Paper-based cheque payment for consumer bills remains high, despite a steady increase in electronic bill payment (EBP) adoption, according to a new study by ESP Consulting.
The report, "Consumer Billing & Payment Practices," shows cheques account for 75% of total annual household bill payment volume, down from 79% in 1998, a decline in share of 6%. Over that same period, however, the volume of cheques written for bill payments rose by 25%.
Leon Majors, ESP Consulting president, notes: "There are more households and more bills per household than there were three years ago...all forms of payments have increased in absolute numbers."
Results of the study show, in comparison, electronic payments account for eight per cent of total annual household bill payment volume. Cash still is used to pay six per cent of household bills, while credit cards and money orders each account for another two per cent of payment volume.
Cheque share of bill payments varies by the type of bill being paid, but it continues to decline in all categories. Credit card bills are most likely to be paid by cheque (88%), followed by utility bills (80%), communications bills (77%) and contributions (76%). Insurance bill payments (50%) are least likely to be paid by cheque.

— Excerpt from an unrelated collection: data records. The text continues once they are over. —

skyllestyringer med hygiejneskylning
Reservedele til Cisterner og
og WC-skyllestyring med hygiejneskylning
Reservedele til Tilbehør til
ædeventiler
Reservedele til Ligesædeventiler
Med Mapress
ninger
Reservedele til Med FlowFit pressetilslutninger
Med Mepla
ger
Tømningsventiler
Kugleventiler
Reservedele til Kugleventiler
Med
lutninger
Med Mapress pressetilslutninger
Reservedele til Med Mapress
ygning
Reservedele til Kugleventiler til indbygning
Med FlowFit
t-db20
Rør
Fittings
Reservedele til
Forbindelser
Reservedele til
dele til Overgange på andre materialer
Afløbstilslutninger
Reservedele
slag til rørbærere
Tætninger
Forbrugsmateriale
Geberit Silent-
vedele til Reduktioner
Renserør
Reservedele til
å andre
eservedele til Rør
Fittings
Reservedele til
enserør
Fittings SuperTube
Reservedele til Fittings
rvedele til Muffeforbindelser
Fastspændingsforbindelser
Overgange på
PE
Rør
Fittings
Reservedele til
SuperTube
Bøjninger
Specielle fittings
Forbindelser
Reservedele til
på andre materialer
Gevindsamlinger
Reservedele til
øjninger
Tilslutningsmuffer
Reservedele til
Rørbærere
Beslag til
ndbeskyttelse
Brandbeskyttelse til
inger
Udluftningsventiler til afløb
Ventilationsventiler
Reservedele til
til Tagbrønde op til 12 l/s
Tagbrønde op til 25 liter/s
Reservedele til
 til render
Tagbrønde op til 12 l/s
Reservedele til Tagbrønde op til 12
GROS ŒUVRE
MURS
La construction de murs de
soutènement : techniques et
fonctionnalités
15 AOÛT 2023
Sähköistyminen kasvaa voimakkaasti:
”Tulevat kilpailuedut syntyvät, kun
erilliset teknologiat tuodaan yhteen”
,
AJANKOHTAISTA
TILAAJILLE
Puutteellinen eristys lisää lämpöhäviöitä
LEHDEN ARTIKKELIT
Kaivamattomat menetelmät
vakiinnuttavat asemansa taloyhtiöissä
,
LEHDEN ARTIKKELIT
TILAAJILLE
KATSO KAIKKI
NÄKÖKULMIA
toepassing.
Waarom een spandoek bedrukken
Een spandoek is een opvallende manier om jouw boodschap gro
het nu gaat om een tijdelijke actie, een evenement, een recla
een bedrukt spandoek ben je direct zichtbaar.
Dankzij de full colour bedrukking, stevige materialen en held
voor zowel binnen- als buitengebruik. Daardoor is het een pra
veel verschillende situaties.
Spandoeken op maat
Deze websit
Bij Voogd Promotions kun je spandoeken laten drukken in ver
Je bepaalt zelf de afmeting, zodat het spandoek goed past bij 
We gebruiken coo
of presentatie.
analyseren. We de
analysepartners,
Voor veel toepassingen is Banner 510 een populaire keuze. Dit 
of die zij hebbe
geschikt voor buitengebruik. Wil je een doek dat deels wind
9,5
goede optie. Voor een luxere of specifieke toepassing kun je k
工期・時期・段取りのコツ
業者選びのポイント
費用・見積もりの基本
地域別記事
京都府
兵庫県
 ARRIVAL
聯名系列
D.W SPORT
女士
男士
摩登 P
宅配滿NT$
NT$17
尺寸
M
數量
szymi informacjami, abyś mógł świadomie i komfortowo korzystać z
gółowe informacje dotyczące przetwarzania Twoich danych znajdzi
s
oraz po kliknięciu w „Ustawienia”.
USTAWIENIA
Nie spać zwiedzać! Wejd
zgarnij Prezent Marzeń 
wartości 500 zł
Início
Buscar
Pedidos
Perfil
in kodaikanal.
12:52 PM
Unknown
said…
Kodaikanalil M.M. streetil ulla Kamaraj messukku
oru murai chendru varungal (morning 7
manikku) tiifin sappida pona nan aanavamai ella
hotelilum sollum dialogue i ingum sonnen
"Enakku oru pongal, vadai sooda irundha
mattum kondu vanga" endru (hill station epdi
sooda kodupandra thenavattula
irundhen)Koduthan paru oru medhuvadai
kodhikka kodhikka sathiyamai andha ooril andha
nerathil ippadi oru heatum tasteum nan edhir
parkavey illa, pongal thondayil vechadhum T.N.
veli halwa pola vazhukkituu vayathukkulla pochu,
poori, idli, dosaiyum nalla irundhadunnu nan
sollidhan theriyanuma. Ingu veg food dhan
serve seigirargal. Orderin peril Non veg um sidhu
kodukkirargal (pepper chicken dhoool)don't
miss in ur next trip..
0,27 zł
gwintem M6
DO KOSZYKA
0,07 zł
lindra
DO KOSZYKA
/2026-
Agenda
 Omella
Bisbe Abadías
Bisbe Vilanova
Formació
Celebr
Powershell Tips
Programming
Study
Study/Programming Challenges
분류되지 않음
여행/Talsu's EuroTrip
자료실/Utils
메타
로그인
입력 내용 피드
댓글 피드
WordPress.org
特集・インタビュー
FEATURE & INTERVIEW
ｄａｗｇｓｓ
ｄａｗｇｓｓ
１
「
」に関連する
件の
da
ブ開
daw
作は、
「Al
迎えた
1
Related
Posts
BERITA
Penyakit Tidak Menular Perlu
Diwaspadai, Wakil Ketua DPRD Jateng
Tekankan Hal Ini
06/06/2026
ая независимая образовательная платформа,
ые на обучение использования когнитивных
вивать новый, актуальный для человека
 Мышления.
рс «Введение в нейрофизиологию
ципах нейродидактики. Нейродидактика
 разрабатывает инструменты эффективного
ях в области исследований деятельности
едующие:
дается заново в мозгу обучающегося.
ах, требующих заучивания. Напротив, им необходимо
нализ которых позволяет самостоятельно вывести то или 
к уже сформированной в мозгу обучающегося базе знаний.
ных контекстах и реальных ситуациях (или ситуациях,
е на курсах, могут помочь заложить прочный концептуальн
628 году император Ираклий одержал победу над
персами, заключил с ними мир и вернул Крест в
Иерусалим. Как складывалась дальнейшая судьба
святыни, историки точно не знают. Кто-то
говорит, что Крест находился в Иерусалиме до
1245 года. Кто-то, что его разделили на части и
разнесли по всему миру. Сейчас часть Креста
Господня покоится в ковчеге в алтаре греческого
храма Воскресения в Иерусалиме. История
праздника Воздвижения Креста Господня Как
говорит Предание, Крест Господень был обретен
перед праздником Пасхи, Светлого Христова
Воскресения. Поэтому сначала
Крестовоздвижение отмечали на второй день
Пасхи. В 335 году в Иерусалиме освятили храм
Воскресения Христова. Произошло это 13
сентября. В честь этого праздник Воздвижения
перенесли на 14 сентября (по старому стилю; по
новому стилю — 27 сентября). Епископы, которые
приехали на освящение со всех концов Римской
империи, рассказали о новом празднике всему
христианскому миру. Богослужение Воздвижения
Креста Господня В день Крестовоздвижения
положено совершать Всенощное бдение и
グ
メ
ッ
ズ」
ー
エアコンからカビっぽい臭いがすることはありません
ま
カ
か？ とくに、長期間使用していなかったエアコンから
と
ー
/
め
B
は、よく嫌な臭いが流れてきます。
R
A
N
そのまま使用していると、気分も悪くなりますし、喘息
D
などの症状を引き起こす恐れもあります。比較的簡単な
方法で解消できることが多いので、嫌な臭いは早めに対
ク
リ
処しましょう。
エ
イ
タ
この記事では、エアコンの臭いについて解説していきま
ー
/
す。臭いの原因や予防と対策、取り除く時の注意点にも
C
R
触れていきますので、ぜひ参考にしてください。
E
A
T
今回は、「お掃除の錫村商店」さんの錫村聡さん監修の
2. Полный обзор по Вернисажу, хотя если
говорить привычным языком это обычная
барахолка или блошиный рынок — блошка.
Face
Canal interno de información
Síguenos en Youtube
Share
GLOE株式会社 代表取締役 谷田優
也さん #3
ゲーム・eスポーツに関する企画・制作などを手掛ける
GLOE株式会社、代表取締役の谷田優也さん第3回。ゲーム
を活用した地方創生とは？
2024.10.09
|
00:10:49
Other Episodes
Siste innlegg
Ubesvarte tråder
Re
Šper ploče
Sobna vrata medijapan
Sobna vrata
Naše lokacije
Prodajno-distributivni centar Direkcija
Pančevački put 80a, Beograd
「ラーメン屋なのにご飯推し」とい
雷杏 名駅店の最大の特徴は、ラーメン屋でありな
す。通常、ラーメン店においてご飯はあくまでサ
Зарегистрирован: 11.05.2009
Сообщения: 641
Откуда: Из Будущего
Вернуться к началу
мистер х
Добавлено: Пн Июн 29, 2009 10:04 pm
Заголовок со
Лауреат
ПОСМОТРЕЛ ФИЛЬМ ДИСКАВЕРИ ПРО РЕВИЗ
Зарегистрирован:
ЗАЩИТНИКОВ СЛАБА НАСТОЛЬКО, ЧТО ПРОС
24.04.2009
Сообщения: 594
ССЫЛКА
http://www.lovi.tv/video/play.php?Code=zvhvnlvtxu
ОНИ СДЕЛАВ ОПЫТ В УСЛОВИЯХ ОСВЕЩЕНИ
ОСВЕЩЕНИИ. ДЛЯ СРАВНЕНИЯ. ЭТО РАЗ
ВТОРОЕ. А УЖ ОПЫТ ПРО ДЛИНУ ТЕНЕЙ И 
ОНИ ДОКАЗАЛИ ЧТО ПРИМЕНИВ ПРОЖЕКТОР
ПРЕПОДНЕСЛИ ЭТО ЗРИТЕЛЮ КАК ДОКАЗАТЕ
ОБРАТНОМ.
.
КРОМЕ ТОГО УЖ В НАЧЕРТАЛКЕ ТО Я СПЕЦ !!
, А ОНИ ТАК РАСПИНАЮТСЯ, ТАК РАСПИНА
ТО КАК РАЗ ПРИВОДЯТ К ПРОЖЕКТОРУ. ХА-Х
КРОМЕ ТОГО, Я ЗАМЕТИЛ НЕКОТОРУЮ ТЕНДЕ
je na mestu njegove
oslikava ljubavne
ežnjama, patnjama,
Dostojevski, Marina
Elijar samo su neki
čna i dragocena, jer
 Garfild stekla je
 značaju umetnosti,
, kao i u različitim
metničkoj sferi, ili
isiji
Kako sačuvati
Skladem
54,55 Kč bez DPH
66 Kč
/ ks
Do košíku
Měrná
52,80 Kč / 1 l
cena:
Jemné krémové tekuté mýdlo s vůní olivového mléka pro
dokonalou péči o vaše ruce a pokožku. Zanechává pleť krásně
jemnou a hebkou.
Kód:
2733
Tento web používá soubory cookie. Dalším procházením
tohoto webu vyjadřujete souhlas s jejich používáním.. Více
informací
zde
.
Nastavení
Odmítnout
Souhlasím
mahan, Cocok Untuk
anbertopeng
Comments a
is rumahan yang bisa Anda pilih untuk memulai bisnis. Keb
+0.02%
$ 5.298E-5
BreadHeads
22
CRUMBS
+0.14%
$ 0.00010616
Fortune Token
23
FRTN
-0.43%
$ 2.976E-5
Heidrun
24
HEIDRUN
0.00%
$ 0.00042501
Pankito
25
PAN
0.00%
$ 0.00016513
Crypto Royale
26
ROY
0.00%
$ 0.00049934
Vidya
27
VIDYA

Just over half (52%) of households use some type of electronic bill payment method to pay at least one of their monthly bills. There is little difference in EBP usage by age, but use increases as income and associated household bill volume increase. Just two-fifths (40%) of households with annual income below $35,000 use EBP, compared to two-thirds (67%) of households with incomes of $75,000 or more.
Of the 52% of households that use some type of electronic bill payment, 81% use ACH payments. This means that 42% of all households make at least one monthly bill payment through the ACH. First Class Mail (87%) continues to deliver more household bills than any other method, accounting for some 11.6 billion household bills annually.
PC-based bill presentment is used by just 4% of households accounting for an estimated 13.4 million bills or barely 1% of the total volume of bills that are not delivered by post.
"Three-quarters of those that receive bills via PC are having them sent by email while 15% are going to their biller's Web site. If those getting email bills are having them sent by the biller, then 90% of the households currently using electronic bill presentment are not using an EBPP service," says Major.
The study reveals that just 30% of the households that are receiving bills by PC are also paying these same bills online.